_Problem statement_
Starting at the line that contains "Trace all roads", return every line through the end of the entries below, exactly and with nothing else.

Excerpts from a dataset
————

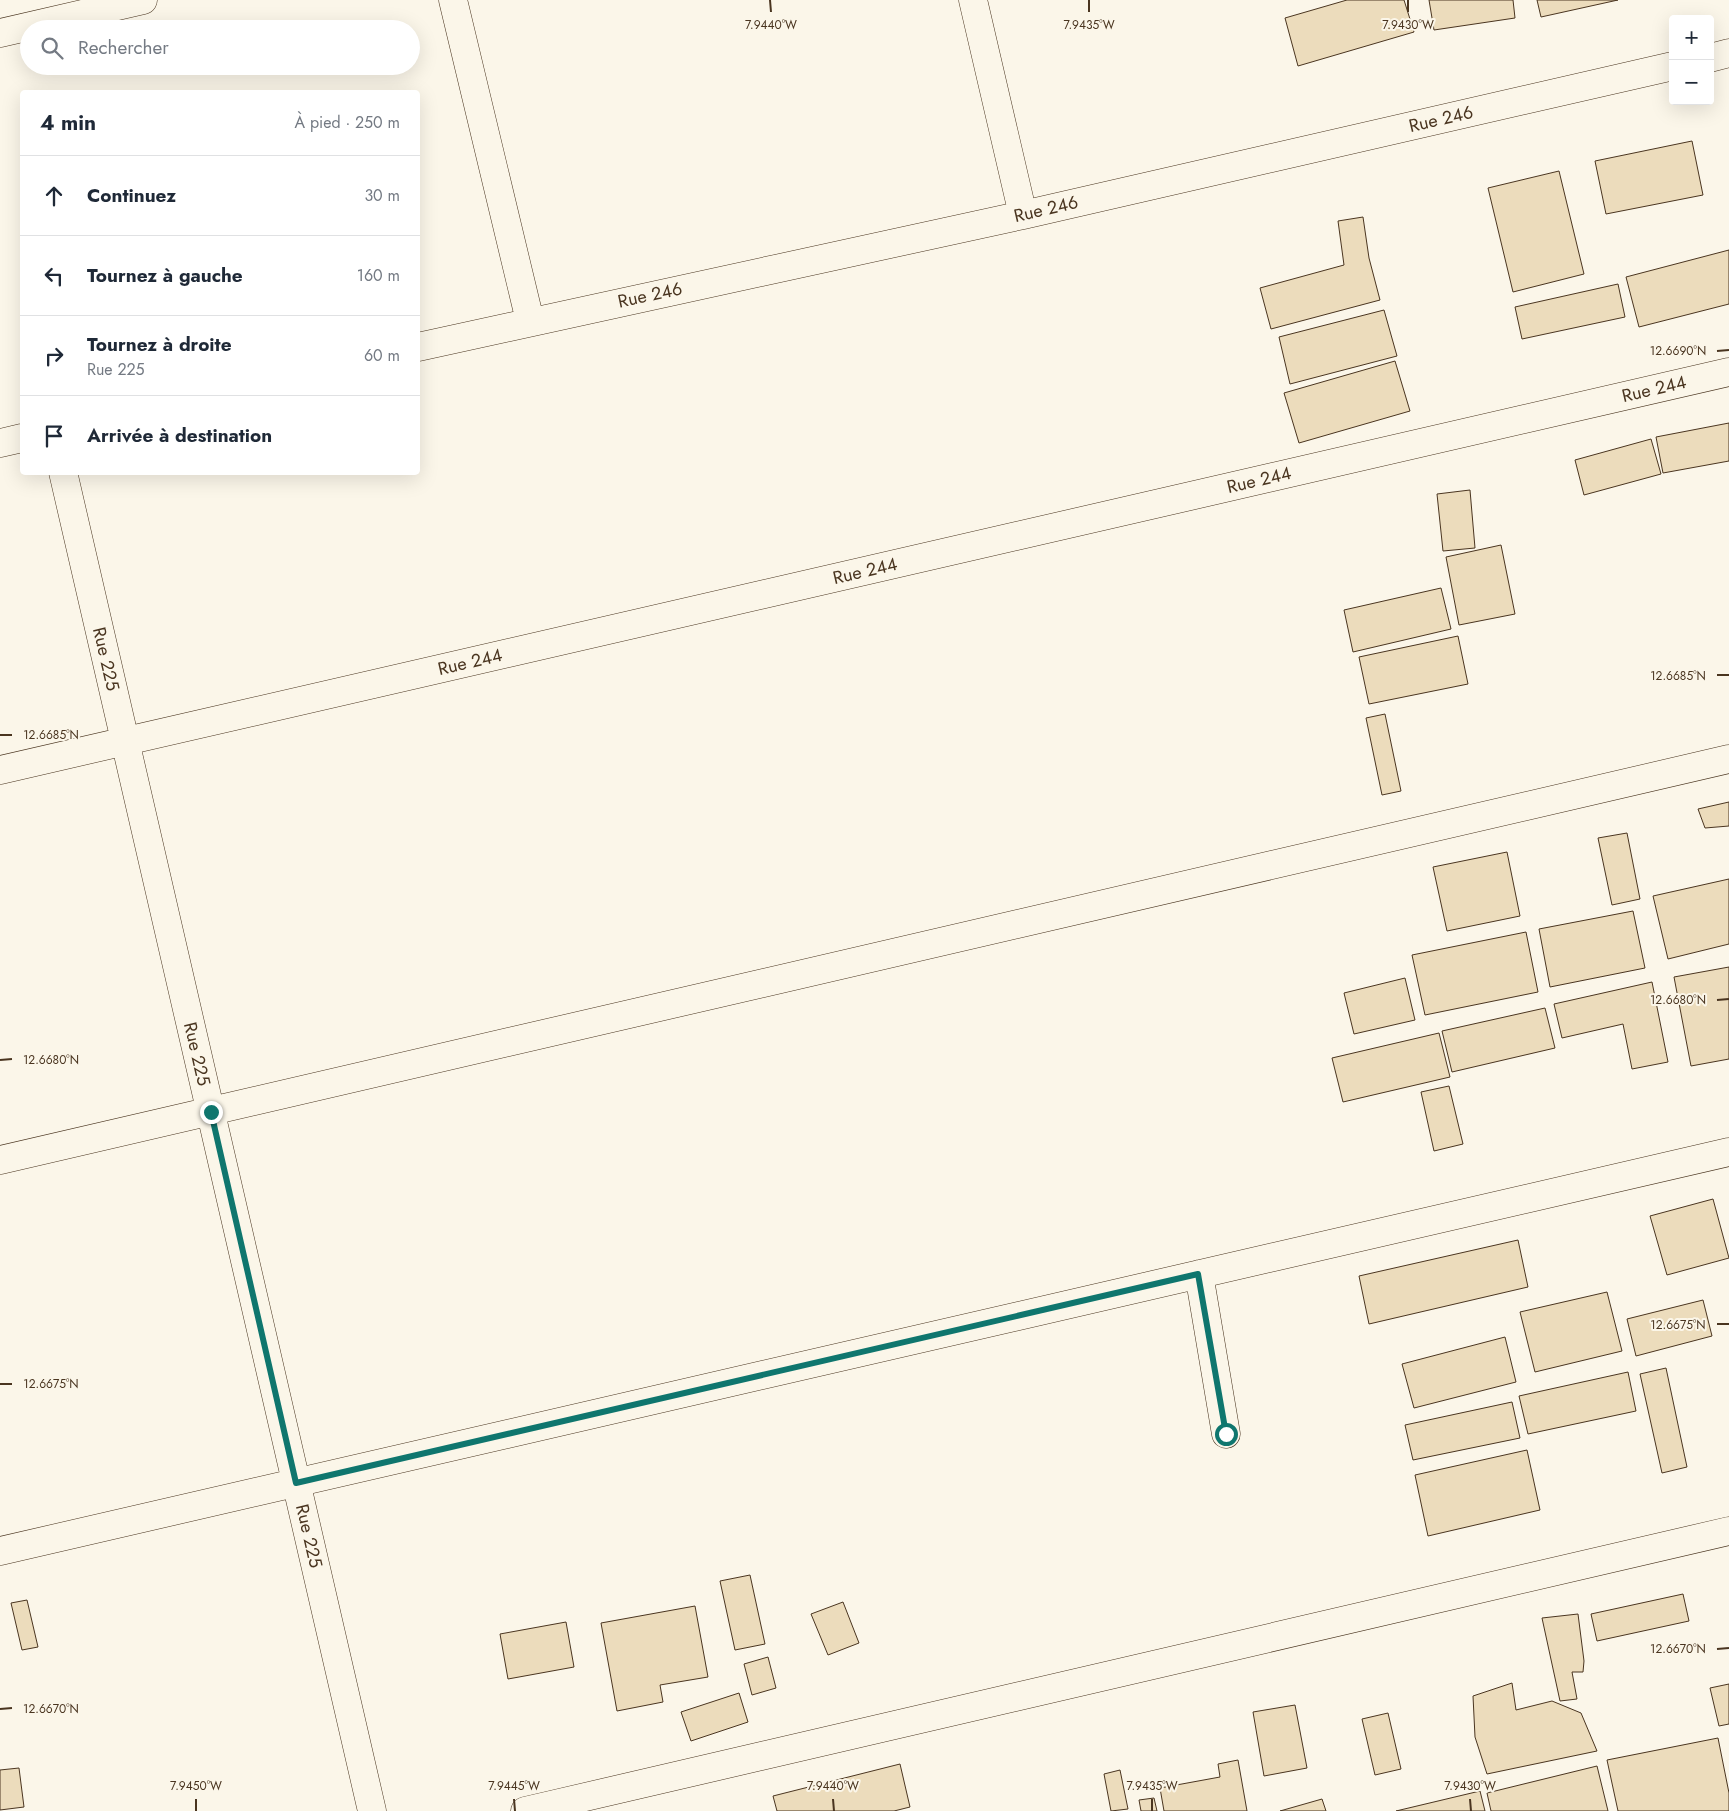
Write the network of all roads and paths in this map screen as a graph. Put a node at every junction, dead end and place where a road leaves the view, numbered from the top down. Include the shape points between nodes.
1 (143, 0) edge
2 (453, 0) edge
3 (973, 0) edge
4 (56, 20) edge
5 (20, 28) edge
6 (0, 33) edge
7 (1729, 53) edge
8 (1714, 57) edge
9 (1669, 67) edge
10 (1023, 215) junction
11 (530, 321) junction
12 (420, 347) edge
13 (1729, 372) edge
14 (20, 438) edge
15 (0, 443) edge
16 (64, 475) edge
17 (125, 741) junction
18 (1729, 758) edge
19 (0, 770) edge
20 (211, 1112) junction
21 (1729, 1152) edge
22 (0, 1160) edge
23 (1198, 1274) junction
24 (1226, 1434) dead end
25 (296, 1483) junction
26 (1729, 1531) edge
27 (0, 1550) edge
28 (372, 1811) edge
29 (525, 1811) edge

1 - 4 street
2 - 11 street
3 - 10 street
5 - 6 street
7 - 8 street
9 - 10 street, Rue 246
10 - 11 street, Rue 246
11 - 12 street, Rue 246
13 - 17 street, Rue 244
14 - 15 street
16 - 17 street, Rue 225
17 - 19 street, Rue 244
17 - 20 street, Rue 225
18 - 20 street
20 - 22 street
20 - 25 street, Rue 225
21 - 23 street
23 - 24 street
23 - 25 street
25 - 27 street
25 - 28 street, Rue 225
26 - 29 street

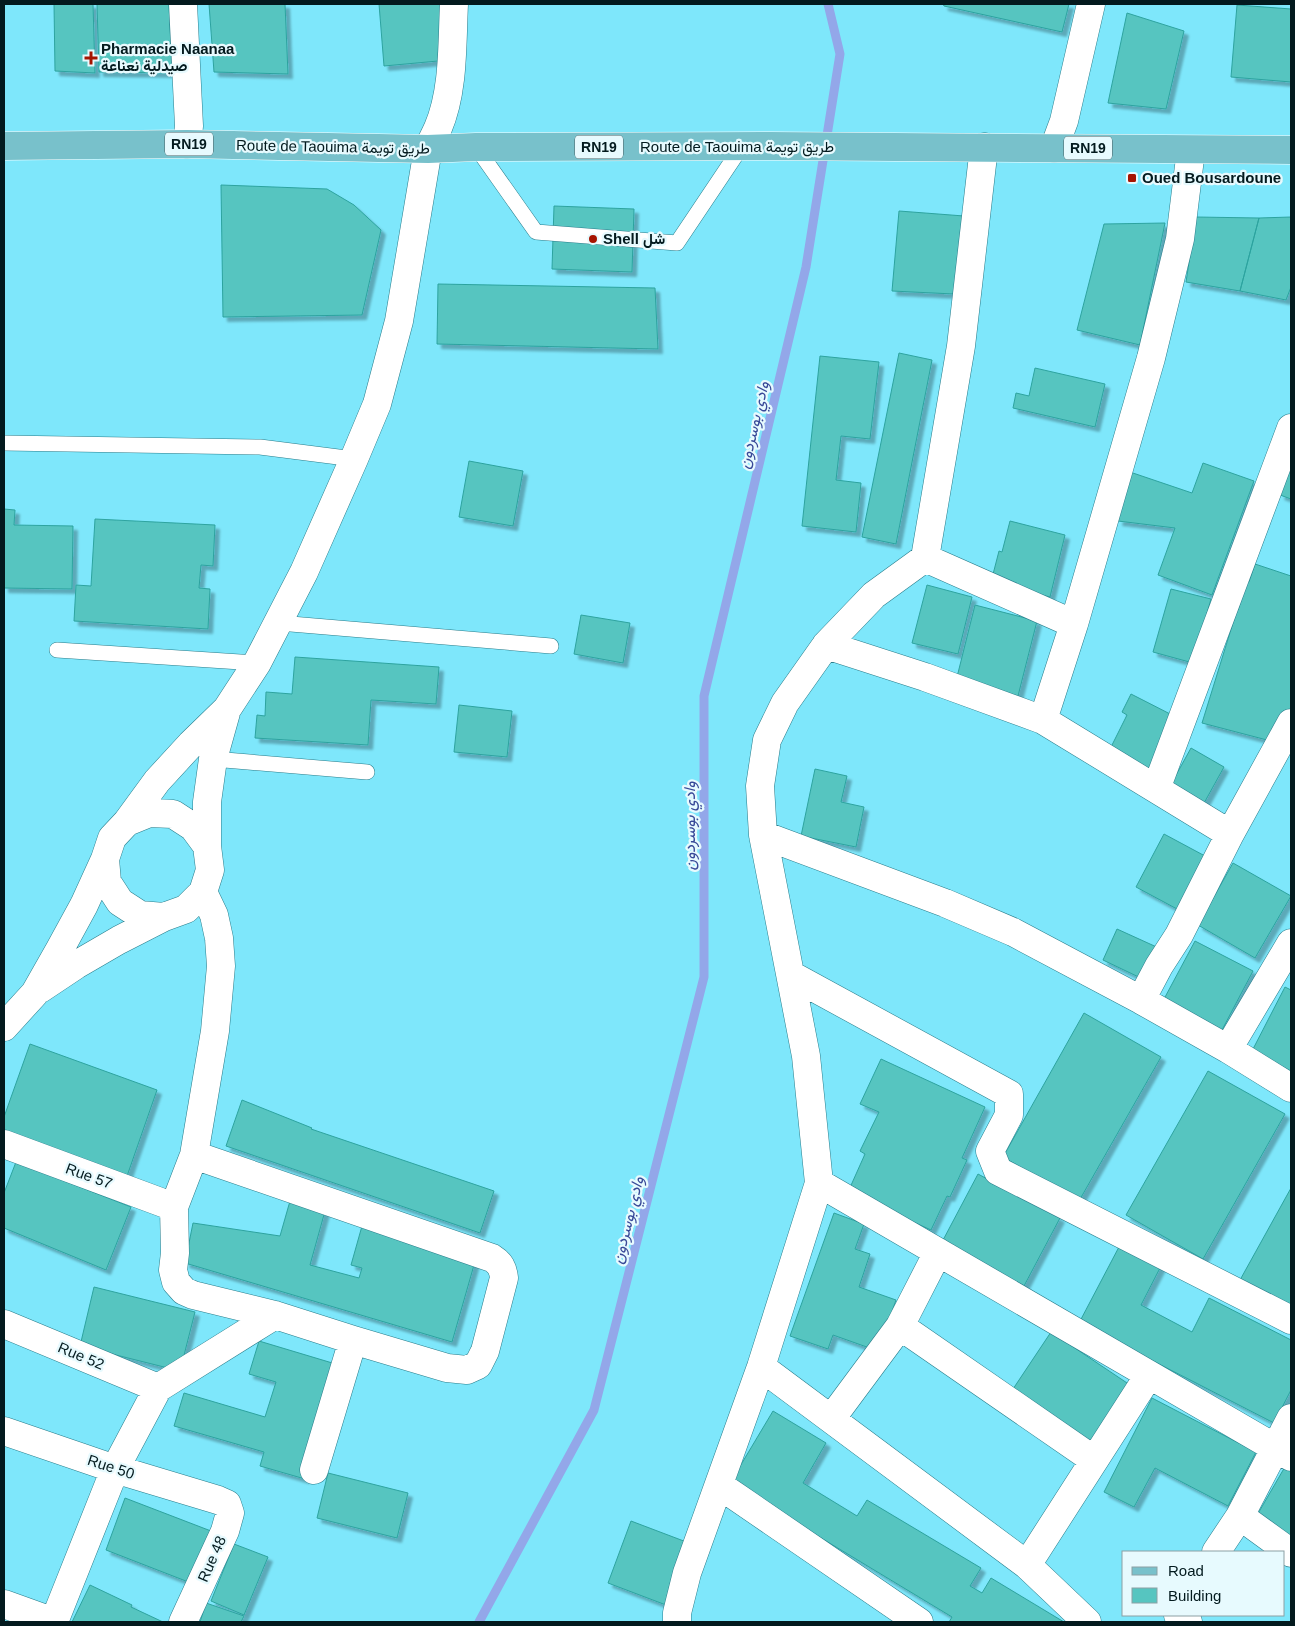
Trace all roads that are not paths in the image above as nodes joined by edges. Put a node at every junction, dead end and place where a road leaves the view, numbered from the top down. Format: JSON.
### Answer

————

_Task output_
Trace all roads that are not paths in the image above as nodes joined by edges. Put a node at every junction, dead end and place where a road leaves the view, numbered from the top down. Format: JSON.
### Answer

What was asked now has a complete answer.